Huawei CEO says its chips are just one generation behind the U.S.
Huawei CEO Ren Zhengfei says that Huawei's latest chip is just one generation behind the United States.

With the release of the 5nm Kirin X90 processor designed by Huawei and built by SMIC for the former's new foldable laptop, the beleaguered Chinese manufacturer says that it is just one generation behind the U.S. TSMC and Samsung Foundry will be shipping 2nm chips to clients next year so perhaps right at this moment, Huawei's 5nm components are just one generation behind the 3nm silicon being used on flagship smartphones like the iPhone at the moment.
Thanks to pressure from the U.S., Huawei, and SMIC are unable to obtain Extreme Ultraviolet (EUV) Lithography machines from the one company in the world that makes them, Dutch firm ASML, Huawei and SMIC are only able to use older Deep Ultraviolet (DUV) Lithography machines which prevent Huawei and SMIC from catching up to TSMC and Samsung. The EUV and DUV machines transfer circuitry patterns to a silicon wafer which is the foundation of the chips manufactured by the foundries.
By printing smaller features on silicon wafers, EUVs can create patterns that allow more transistors to be shoehorned inside a chip.The higher a chip's transistor count, the more powerful and energy-efficient it is.
In order to make the 5nm Kirin X90 chip, it is believed that SMIC resorted to using an advanced multiple patterning technique called Self-Aligned Quadruple Patterning (SAQP). Usually, EUV lithography is needed to produce chips at 7nm and lower. By using SAQP, SMIC shrinks the features to a size smaller than what a single DUV impression can deliver. There are issues with this technique. It can lead to lower yields and also raise the price of chips produced with this technology.

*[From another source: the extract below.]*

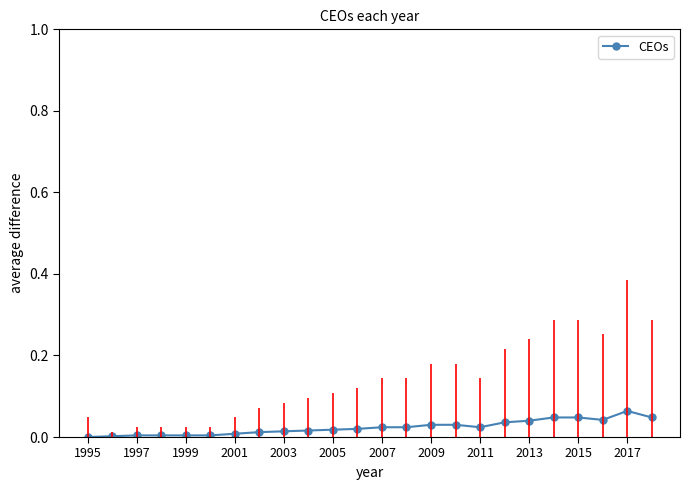

What is the sum of all values?

0.6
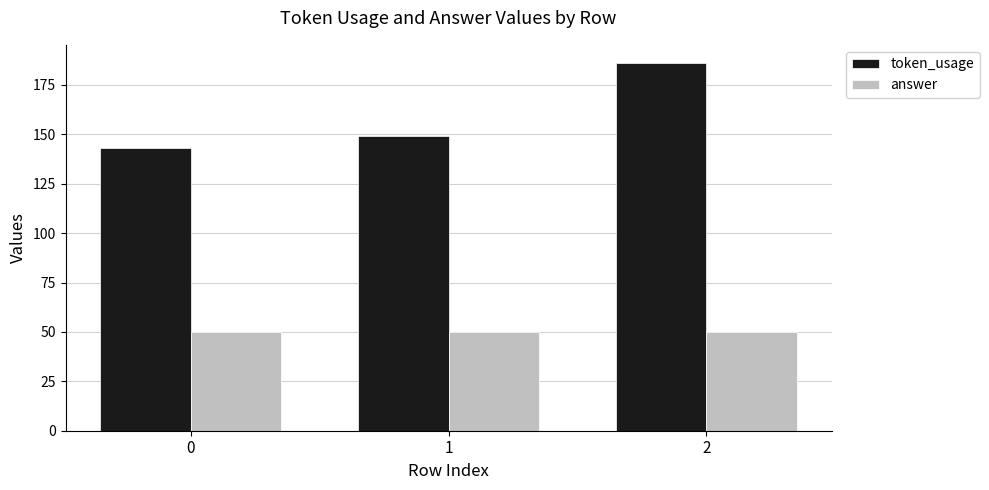

How many data points in token_usage are less than 149?

1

The Kirin X90 processor made by SMIC using its 5nm N+2 node. | Image credit-Alibaba
Huawei CEO Ren Zhengfei told state-run People's Daily that it invests 180 billion yuan ($25.07 billion) in research annually and that it sees promise in chips made using different elements. Talking about the U.S. sanctions that prevent Huawei from obtaining and making cutting-edge chips, Ren said that there is "no need to worry about the chip problem."
The Huawei executive also said, "Our single chip is still behind the U.S. by a generation. We use mathematics to supplement physics, non-Moore's law to supplement Moore's law, and cluster computing to supplement single chips and the results can also achieve practical conditions. Software is not a bottleneck for us." Moore's Law is the observation made by the late Gordon Moore, the co-founder and CEO of Intel, that the number of transistors inside chips double every other year.
While this is no longer strictly the case, Moore's Law continues to be a symbol of the efforts made by the chip industry to continue making chips more powerful, energy-efficient, and smaller.